_Material provided_.

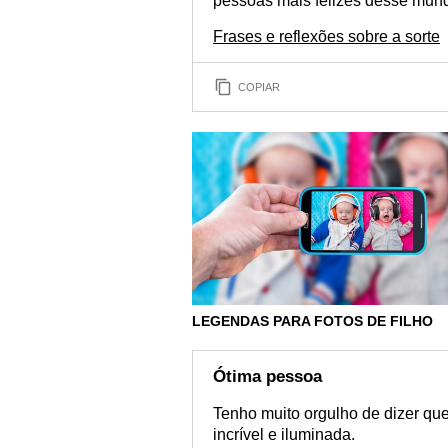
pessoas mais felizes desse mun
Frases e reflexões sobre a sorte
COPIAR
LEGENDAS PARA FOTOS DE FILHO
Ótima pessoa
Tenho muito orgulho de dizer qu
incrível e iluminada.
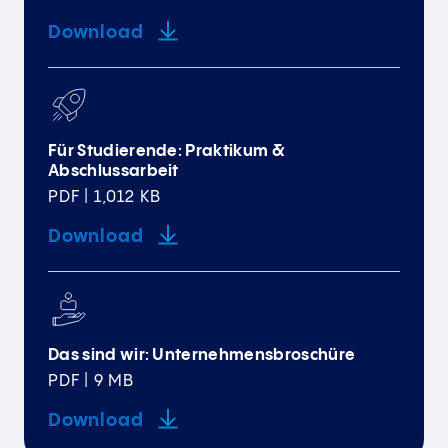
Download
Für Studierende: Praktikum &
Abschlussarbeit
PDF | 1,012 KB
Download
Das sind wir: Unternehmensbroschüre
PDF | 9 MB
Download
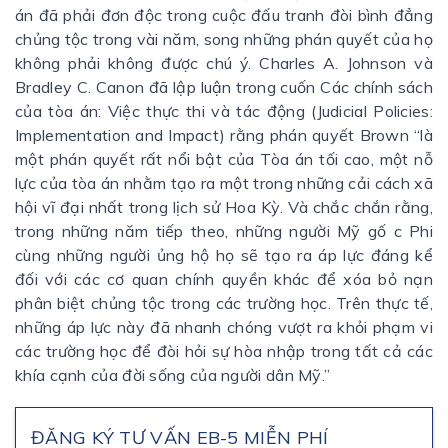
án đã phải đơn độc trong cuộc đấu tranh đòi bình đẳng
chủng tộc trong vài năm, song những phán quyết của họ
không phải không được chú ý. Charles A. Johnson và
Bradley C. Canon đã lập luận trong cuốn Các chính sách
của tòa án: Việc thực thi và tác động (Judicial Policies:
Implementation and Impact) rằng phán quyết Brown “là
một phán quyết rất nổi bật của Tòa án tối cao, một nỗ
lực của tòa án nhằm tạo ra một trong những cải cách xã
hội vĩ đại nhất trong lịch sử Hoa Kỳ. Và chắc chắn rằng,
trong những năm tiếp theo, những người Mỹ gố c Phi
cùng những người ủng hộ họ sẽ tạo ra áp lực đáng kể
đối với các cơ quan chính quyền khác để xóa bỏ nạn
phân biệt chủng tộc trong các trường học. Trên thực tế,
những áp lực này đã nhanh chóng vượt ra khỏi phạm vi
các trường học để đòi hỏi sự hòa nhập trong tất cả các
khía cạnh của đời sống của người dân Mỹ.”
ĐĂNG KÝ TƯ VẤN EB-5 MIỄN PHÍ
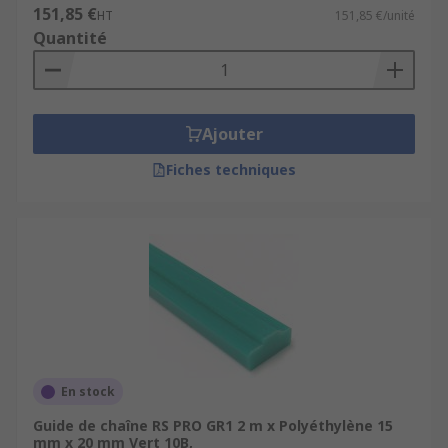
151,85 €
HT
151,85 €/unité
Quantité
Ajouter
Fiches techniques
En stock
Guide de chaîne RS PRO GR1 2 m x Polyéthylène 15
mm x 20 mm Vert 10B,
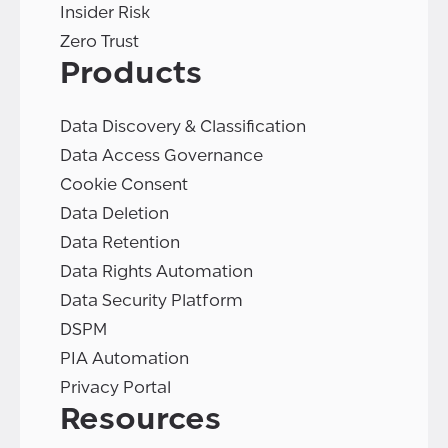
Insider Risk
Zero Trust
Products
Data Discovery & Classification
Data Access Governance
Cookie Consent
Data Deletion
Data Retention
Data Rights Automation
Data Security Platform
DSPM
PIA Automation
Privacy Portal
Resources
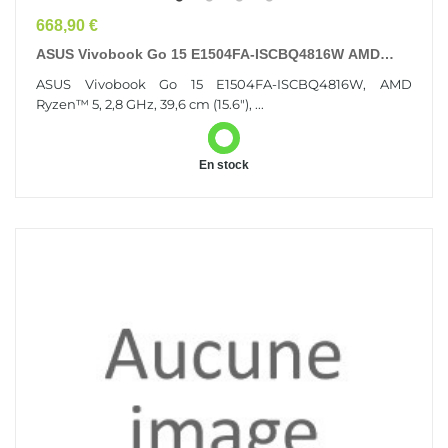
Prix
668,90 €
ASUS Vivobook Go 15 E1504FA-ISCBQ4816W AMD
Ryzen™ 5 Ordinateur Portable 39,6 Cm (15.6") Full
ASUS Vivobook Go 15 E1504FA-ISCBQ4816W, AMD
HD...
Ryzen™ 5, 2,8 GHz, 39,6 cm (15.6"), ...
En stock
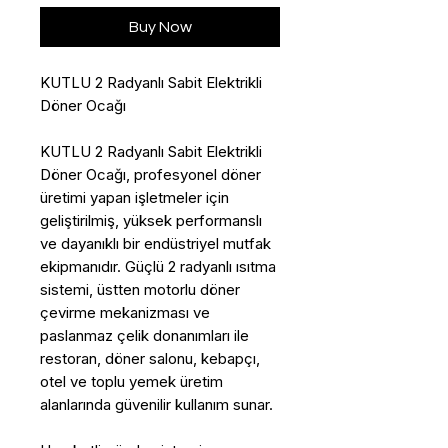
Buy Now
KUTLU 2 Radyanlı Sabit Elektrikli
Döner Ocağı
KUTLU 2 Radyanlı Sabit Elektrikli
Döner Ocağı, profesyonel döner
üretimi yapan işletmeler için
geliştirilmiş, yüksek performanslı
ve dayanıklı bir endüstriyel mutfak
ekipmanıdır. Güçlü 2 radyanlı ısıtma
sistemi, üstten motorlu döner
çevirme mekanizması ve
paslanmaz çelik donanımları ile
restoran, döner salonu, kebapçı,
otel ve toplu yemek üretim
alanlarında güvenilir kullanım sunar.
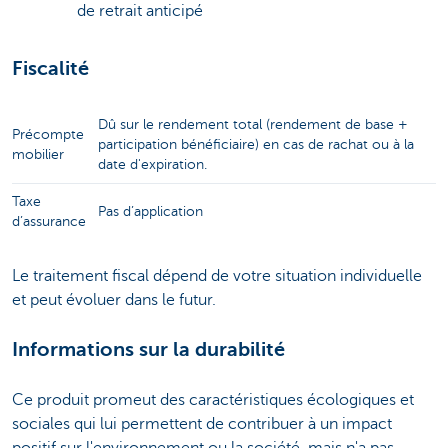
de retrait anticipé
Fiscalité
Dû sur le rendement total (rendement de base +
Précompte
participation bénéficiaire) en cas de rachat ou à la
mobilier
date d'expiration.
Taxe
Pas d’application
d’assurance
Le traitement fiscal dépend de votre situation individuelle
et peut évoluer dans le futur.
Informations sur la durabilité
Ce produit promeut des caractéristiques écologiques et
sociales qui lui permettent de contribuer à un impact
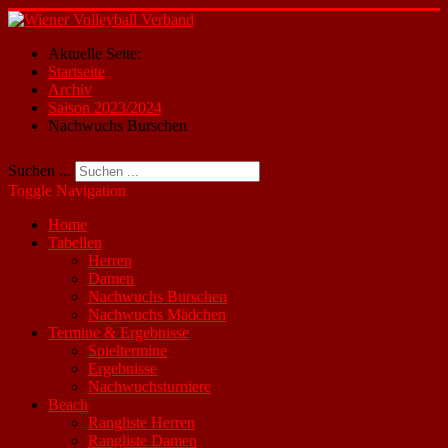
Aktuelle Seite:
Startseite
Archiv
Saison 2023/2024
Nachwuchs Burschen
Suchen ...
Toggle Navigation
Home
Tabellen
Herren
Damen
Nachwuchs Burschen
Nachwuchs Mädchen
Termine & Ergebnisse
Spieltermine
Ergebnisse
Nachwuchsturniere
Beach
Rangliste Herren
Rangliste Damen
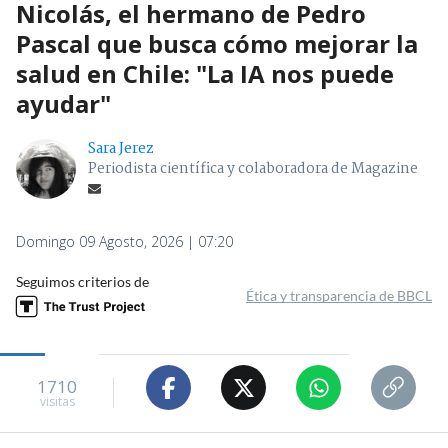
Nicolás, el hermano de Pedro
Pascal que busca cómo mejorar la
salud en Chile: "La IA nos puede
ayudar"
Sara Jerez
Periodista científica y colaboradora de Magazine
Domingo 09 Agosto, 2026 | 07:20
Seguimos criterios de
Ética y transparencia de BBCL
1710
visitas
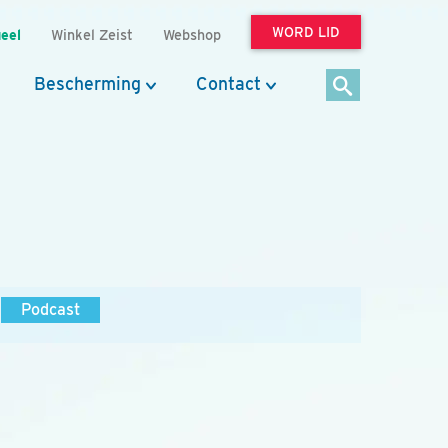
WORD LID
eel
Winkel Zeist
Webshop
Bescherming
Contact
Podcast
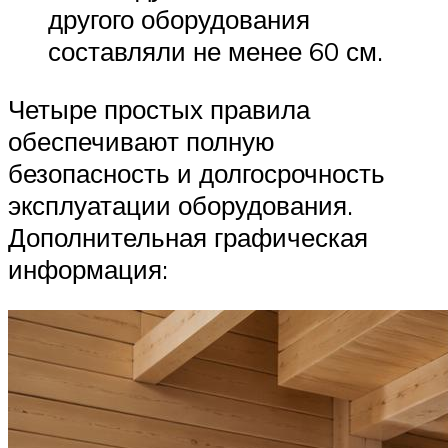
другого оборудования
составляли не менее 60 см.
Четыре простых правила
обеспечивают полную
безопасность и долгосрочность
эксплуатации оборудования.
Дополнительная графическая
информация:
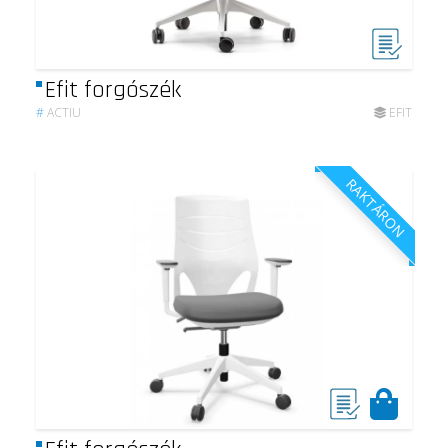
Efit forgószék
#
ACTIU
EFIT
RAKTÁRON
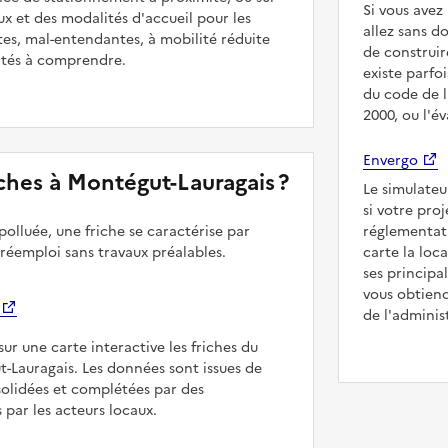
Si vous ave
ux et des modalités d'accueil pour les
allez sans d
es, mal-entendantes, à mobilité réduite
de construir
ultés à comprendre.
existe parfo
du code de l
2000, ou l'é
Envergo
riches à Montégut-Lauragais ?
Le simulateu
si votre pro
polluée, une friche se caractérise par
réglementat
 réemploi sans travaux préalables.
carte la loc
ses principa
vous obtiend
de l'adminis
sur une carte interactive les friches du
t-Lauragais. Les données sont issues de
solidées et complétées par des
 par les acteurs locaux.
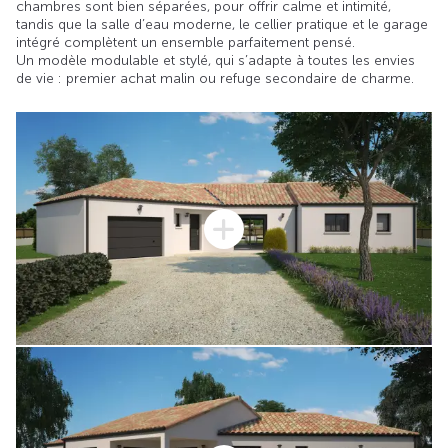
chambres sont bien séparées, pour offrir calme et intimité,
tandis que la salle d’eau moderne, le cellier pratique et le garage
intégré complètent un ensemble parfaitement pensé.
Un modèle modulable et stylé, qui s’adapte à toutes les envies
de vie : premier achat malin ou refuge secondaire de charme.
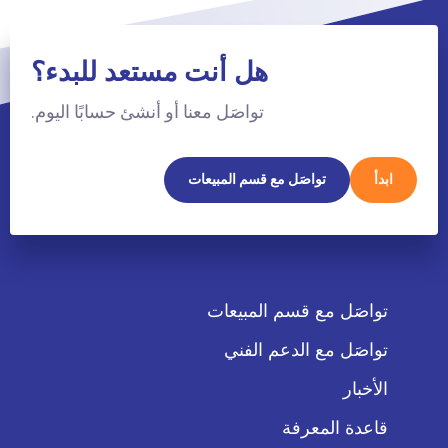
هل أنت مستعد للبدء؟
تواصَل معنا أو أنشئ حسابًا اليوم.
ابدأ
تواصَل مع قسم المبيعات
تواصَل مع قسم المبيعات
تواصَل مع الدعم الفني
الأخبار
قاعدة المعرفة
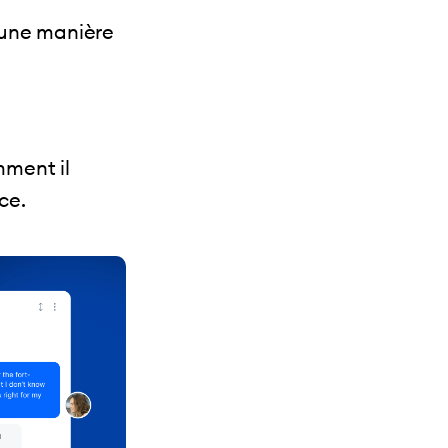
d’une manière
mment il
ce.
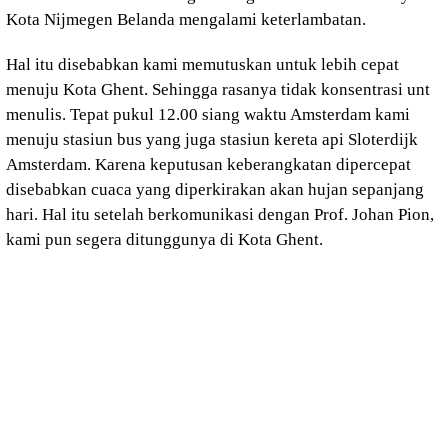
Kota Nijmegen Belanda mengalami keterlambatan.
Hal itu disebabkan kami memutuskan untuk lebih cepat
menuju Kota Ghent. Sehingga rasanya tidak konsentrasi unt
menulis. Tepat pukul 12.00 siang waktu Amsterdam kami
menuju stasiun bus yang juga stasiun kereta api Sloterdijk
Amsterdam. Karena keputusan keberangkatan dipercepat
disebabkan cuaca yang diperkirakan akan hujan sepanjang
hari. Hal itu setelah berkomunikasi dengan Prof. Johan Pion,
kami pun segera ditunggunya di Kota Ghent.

_Exercise directions_. Output all of the data exactly. Skip the pictures.

_Response to the exercise_.
pessoas mais felizes desse mun
Frases e reflexões sobre a sorte
COPIAR
LEGENDAS PARA FOTOS DE FILHO
Ótima pessoa
Tenho muito orgulho de dizer qu
incrível e iluminada.
Download
Für Studierende: Praktikum &
Abschlussarbeit
PDF | 1,012 KB
Download
Das sind wir: Unternehmensbroschüre
PDF | 9 MB
Download
án đã phải đơn độc trong cuộc đấu tranh đòi bình đẳng
chủng tộc trong vài năm, song những phán quyết của họ
không phải không được chú ý. Charles A. Johnson và
Bradley C. Canon đã lập luận trong cuốn Các chính sách
của tòa án: Việc thực thi và tác động (Judicial Policies:
Implementation and Impact) rằng phán quyết Brown “là
một phán quyết rất nổi bật của Tòa án tối cao, một nỗ
lực của tòa án nhằm tạo ra một trong những cải cách xã
hội vĩ đại nhất trong lịch sử Hoa Kỳ. Và chắc chắn rằng,
trong những năm tiếp theo, những người Mỹ gố c Phi
cùng những người ủng hộ họ sẽ tạo ra áp lực đáng kể
đối với các cơ quan chính quyền khác để xóa bỏ nạn
phân biệt chủng tộc trong các trường học. Trên thực tế,
những áp lực này đã nhanh chóng vượt ra khỏi phạm vi
các trường học để đòi hỏi sự hòa nhập trong tất cả các
khía cạnh của đời sống của người dân Mỹ.”
ĐĂNG KÝ TƯ VẤN EB-5 MIỄN PHÍ
151,85 €
HT
151,85 €/unité
Quantité
Ajouter
Fiches techniques
En stock
Guide de chaîne RS PRO GR1 2 m x Polyéthylène 15
mm x 20 mm Vert 10B,
Insider Risk
Zero Trust
Products
Data Discovery & Classification
Data Access Governance
Cookie Consent
Data Deletion
Data Retention
Data Rights Automation
Data Security Platform
DSPM
PIA Automation
Privacy Portal
Resources
Prix
668,90 €
ASUS Vivobook Go 15 E1504FA-ISCBQ4816W AMD
Ryzen™ 5 Ordinateur Portable 39,6 Cm (15.6") Full
ASUS Vivobook Go 15 E1504FA-ISCBQ4816W, AMD
HD...
Ryzen™ 5, 2,8 GHz, 39,6 cm (15.6"), ...
En stock
Buy Now
KUTLU 2 Radyanlı Sabit Elektrikli
Döner Ocağı
KUTLU 2 Radyanlı Sabit Elektrikli
Döner Ocağı, profesyonel döner
üretimi yapan işletmeler için
geliştirilmiş, yüksek performanslı
ve dayanıklı bir endüstriyel mutfak
ekipmanıdır. Güçlü 2 radyanlı ısıtma
sistemi, üstten motorlu döner
çevirme mekanizması ve
paslanmaz çelik donanımları ile
restoran, döner salonu, kebapçı,
otel ve toplu yemek üretim
alanlarında güvenilir kullanım sunar.
de retrait anticipé
Fiscalité
Dû sur le rendement total (rendement de base +
Précompte
participation bénéficiaire) en cas de rachat ou à la
mobilier
date d'expiration.
Taxe
Pas d’application
d’assurance
Le traitement fiscal dépend de votre situation individuelle
et peut évoluer dans le futur.
Informations sur la durabilité
Ce produit promeut des caractéristiques écologiques et
sociales qui lui permettent de contribuer à un impact
Aktuelle Seite:
Startseite
Archiv
Saison 2023/2024
Nachwuchs Burschen
Suchen ...
Toggle Navigation
Home
Tabellen
Herren
Damen
Nachwuchs Burschen
Nachwuchs Mädchen
Termine & Ergebnisse
Spieltermine
Ergebnisse
Nachwuchsturniere
Beach
Rangliste Herren
Rangliste Damen
Nicolás, el hermano de Pedro
Pascal que busca cómo mejorar la
salud en Chile: "La IA nos puede
ayudar"
Sara Jerez
Periodista científica y colaboradora de Magazine
Domingo 09 Agosto, 2026 | 07:20
Seguimos criterios de
Ética y transparencia de BBCL
1710
visitas
WORD LID
eel
Winkel Zeist
Webshop
Bescherming
Contact
Podcast
другого оборудования
составляли не менее 60 см.
Четыре простых правила
обеспечивают полную
безопасность и долгосрочность
эксплуатации оборудования.
Дополнительная графическая
информация:
Efit forgószék
#
ACTIU
EFIT
RAKTÁRON
Si vous ave
ux et des modalités d'accueil pour les
allez sans d
es, mal-entendantes, à mobilité réduite
de construir
ultés à comprendre.
existe parfo
du code de l
2000, ou l'é
Envergo
riches à Montégut-Lauragais ?
Le simulateu
si votre pro
polluée, une friche se caractérise par
réglementat
 réemploi sans travaux préalables.
carte la loc
ses principa
vous obtiend
de l'adminis
sur une carte interactive les friches du
t-Lauragais. Les données sont issues de
solidées et complétées par des
 par les acteurs locaux.
chambres sont bien séparées, pour offrir calme et intimité,
tandis que la salle d’eau moderne, le cellier pratique et le garage
intégré complètent un ensemble parfaitement pensé.
Un modèle modulable et stylé, qui s’adapte à toutes les envies
de vie : premier achat malin ou refuge secondaire de charme.
هل أنت مستعد للبدء؟
تواصَل معنا أو أنشئ حسابًا اليوم.
ابدأ
تواصَل مع قسم المبيعات
تواصَل مع قسم المبيعات
تواصَل مع الدعم الفني
الأخبار
قاعدة المعرفة
d’une manière
mment il
ce.
Kota Nijmegen Belanda mengalami keterlambatan.
Hal itu disebabkan kami memutuskan untuk lebih cepat
menuju Kota Ghent. Sehingga rasanya tidak konsentrasi unt
menulis. Tepat pukul 12.00 siang waktu Amsterdam kami
menuju stasiun bus yang juga stasiun kereta api Sloterdijk
Amsterdam. Karena keputusan keberangkatan dipercepat
disebabkan cuaca yang diperkirakan akan hujan sepanjang
hari. Hal itu setelah berkomunikasi dengan Prof. Johan Pion,
kami pun segera ditunggunya di Kota Ghent.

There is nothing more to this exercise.